Красивый и мощный физически, с умным, открытым лицом, с вечно приветливой улыбкой, всегда веселый, добродушный и остроумный, не пьяница, но и не дурак выпить в подходящей компании, беззаветно отважный, покойный Нил был общим любимцем всей той части офицерства, с которой ему приходилось сталкиваться. Начальство держало себя с ним очень осторожно и осмотрительно, ибо два-три факта из служебной жизни покойного Нила доказали, что это офицер, который никогда не только не станет гнуть спину, но никогда никому не позволит наступить себе на ногу.

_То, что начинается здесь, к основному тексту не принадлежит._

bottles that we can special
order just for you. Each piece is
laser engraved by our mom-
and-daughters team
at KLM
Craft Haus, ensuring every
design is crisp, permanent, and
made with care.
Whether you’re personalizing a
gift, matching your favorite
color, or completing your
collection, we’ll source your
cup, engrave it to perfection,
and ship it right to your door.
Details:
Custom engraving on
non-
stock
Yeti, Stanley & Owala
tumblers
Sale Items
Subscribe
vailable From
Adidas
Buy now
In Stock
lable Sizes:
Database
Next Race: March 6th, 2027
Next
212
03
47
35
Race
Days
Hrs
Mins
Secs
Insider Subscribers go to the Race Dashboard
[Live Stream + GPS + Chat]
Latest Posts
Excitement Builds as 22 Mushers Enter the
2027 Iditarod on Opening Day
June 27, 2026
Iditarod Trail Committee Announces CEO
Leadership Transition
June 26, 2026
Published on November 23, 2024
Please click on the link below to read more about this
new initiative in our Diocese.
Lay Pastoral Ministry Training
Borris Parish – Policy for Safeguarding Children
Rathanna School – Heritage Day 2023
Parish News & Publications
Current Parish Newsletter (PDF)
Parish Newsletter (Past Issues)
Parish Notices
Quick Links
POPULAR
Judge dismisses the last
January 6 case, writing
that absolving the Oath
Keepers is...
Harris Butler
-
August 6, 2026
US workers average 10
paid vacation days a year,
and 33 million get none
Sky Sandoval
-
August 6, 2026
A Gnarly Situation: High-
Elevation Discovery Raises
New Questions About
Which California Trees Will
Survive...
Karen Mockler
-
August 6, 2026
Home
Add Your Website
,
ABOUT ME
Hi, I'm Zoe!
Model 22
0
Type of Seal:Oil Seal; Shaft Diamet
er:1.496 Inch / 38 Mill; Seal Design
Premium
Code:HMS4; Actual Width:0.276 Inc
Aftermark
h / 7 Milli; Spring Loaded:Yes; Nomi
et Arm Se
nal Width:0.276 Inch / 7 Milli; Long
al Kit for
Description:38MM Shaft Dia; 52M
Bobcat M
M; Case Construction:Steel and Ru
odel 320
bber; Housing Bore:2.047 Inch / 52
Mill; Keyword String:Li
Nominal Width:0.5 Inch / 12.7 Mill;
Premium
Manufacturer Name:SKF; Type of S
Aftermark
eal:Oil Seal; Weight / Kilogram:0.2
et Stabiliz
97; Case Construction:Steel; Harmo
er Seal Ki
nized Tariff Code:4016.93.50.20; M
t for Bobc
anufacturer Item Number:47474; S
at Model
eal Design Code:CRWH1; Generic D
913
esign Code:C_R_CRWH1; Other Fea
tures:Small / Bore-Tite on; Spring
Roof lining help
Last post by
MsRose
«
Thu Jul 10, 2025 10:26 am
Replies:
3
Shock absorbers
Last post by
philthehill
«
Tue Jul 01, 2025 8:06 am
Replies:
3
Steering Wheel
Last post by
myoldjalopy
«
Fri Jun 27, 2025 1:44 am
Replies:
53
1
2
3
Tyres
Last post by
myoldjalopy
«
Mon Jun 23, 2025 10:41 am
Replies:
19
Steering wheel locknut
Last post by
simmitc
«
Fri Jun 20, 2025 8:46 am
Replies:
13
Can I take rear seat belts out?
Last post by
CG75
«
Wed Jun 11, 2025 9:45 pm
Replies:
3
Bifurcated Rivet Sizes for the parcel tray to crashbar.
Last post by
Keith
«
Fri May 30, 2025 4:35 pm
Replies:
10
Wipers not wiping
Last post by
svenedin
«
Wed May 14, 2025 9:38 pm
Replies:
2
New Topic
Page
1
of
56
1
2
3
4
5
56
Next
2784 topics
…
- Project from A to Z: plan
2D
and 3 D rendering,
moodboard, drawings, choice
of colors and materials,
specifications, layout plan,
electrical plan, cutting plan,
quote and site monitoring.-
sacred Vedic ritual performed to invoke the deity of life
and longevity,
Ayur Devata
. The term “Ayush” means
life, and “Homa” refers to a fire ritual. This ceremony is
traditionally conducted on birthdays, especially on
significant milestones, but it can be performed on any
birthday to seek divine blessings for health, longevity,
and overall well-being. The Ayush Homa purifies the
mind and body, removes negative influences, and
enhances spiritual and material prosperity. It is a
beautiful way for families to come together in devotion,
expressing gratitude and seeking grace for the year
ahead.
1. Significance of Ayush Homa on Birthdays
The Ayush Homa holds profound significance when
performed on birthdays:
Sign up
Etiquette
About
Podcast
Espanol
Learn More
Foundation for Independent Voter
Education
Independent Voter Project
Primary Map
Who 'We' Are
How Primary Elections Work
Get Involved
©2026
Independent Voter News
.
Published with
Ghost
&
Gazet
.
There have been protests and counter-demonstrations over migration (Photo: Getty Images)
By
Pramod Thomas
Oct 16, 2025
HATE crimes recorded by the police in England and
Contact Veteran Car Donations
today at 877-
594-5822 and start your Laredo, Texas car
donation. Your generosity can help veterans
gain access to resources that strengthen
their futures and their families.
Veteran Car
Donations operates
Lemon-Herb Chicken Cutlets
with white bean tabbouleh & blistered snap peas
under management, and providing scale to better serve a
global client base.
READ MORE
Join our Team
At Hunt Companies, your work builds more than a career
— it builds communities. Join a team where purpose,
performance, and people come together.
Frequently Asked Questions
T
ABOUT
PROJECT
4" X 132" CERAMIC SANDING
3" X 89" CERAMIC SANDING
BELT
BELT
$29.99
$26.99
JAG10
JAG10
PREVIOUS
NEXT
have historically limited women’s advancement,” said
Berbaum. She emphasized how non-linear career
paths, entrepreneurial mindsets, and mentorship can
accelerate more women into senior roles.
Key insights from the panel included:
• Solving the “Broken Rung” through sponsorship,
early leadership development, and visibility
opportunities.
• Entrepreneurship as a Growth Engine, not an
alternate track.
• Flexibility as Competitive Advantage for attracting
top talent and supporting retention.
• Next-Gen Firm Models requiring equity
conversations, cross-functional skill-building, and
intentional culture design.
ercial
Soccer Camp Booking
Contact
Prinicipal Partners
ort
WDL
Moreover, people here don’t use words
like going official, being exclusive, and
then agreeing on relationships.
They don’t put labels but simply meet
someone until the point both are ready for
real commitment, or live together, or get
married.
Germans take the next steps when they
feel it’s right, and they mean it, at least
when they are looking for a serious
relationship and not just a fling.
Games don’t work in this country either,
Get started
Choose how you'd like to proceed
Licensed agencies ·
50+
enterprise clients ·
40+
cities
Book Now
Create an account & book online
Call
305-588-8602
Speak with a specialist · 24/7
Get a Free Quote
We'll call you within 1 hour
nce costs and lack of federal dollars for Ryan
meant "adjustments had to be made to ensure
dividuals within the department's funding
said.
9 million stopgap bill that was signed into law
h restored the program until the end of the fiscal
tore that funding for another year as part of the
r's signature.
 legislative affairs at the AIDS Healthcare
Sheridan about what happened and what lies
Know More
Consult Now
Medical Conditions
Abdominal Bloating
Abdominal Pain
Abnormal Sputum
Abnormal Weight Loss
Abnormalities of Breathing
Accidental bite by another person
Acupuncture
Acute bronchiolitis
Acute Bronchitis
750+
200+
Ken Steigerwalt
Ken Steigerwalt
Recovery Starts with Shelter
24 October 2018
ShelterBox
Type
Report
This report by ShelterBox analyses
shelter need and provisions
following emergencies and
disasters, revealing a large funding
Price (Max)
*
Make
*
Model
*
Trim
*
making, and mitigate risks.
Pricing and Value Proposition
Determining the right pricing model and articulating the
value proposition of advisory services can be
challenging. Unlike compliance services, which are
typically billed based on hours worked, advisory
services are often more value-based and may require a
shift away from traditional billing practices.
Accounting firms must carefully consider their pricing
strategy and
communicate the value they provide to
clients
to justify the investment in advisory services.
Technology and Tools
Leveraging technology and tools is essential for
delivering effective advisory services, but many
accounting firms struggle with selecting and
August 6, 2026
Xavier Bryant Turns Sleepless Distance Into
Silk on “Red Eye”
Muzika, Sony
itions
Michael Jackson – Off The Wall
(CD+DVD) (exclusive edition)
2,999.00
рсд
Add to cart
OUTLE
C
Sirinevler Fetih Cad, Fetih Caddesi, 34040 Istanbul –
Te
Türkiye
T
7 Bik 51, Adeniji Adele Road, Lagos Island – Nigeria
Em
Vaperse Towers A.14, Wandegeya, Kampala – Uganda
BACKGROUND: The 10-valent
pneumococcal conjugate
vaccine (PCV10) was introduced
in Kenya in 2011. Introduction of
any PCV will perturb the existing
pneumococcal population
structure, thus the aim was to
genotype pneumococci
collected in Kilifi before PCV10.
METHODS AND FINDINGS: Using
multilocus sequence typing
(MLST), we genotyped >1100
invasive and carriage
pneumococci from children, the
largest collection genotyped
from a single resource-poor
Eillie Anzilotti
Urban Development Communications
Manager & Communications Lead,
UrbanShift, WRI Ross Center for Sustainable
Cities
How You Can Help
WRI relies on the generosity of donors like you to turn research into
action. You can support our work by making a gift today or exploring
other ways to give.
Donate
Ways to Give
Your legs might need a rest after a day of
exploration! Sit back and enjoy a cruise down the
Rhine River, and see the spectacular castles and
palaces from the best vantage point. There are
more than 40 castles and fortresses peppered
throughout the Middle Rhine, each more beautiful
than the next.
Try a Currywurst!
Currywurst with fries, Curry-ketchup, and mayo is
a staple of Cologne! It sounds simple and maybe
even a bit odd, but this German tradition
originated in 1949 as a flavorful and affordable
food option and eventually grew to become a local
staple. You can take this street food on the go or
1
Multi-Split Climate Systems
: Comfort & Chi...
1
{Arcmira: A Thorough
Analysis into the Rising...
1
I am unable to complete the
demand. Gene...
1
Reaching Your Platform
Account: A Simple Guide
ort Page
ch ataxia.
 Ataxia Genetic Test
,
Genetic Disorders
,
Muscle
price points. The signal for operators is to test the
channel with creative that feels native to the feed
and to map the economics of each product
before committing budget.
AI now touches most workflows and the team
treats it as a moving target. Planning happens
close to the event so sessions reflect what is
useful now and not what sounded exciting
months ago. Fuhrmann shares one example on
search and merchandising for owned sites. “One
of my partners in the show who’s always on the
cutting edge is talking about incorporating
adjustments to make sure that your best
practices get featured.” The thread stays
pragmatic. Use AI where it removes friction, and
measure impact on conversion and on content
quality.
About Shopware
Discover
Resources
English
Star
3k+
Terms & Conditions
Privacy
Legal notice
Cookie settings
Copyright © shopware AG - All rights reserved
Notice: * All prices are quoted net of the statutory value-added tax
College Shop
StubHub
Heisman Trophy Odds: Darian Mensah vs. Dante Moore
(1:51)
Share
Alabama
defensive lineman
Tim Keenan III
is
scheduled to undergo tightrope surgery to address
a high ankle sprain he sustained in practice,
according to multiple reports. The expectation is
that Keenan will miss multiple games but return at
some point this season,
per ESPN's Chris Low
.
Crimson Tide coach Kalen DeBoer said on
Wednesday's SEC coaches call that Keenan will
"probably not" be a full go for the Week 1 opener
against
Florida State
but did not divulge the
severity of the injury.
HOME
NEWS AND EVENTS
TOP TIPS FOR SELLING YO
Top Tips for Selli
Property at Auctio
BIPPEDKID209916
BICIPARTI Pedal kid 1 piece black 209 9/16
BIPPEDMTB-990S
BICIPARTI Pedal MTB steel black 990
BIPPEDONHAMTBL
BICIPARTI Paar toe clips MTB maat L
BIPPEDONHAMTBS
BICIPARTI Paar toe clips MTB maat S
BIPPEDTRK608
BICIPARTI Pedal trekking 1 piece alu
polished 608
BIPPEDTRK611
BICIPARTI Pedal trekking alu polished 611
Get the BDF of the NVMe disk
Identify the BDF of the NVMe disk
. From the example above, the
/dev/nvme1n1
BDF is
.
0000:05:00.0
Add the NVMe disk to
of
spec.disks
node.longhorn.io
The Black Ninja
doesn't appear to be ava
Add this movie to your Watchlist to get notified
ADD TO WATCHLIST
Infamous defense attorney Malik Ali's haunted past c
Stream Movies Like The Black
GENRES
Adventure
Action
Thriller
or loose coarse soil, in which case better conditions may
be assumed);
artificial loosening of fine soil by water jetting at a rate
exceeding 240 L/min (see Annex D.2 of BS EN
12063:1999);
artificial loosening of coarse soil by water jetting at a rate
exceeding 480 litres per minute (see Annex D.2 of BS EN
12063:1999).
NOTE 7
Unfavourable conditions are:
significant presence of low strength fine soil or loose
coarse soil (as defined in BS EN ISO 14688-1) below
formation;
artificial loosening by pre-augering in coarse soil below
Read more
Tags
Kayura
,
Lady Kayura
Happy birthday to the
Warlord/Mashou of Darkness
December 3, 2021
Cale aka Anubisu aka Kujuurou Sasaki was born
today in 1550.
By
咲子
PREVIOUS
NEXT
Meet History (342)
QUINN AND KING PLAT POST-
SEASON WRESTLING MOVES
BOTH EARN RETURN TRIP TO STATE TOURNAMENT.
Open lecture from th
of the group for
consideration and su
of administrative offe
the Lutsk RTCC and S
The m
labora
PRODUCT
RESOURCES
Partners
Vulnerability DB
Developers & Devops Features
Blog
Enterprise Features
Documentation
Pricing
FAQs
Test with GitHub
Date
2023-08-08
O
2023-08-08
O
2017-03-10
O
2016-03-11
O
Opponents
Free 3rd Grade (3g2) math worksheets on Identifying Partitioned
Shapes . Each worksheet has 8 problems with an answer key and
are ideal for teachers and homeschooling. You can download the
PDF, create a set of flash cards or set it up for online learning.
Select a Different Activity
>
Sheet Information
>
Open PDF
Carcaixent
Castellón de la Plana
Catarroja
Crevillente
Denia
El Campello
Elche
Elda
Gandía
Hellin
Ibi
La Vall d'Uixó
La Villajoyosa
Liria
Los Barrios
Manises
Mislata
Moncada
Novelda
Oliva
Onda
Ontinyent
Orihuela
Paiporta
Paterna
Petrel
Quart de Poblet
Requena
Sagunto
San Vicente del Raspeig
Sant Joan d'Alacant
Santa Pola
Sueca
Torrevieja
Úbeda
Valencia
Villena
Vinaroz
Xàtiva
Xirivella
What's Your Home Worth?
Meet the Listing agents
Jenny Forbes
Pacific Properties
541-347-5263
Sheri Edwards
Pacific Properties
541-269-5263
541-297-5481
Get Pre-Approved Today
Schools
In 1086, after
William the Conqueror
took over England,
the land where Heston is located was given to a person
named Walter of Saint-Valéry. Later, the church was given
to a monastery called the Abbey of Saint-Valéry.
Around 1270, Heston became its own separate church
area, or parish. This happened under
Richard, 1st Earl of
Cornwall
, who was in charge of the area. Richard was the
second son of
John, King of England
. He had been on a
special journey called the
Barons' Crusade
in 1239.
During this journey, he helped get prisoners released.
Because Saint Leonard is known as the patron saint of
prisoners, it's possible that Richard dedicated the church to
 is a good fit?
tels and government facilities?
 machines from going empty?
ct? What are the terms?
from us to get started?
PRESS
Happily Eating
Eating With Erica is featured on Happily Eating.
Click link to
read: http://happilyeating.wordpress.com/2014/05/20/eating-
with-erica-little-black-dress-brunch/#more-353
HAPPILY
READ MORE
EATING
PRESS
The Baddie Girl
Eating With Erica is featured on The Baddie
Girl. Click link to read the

С большей частью офицеров отряда я был знаком по Ташкенту. К нашей казачьей батарее по-прежнему был прикомандирован Н.А. Ермолов, старый приятель Скобелева. Заинтересовавшись Скобелевым и бродя по подобию запорожского коша ради свидания с приятелями и боевыми товарищами, я вместе с тем стал собирать сведения о Михаиле Дмитриевиче.
Дня через 3–4 по этой части выяснилось нижеследующее.
Нижние чины называли его не иначе как «ерой».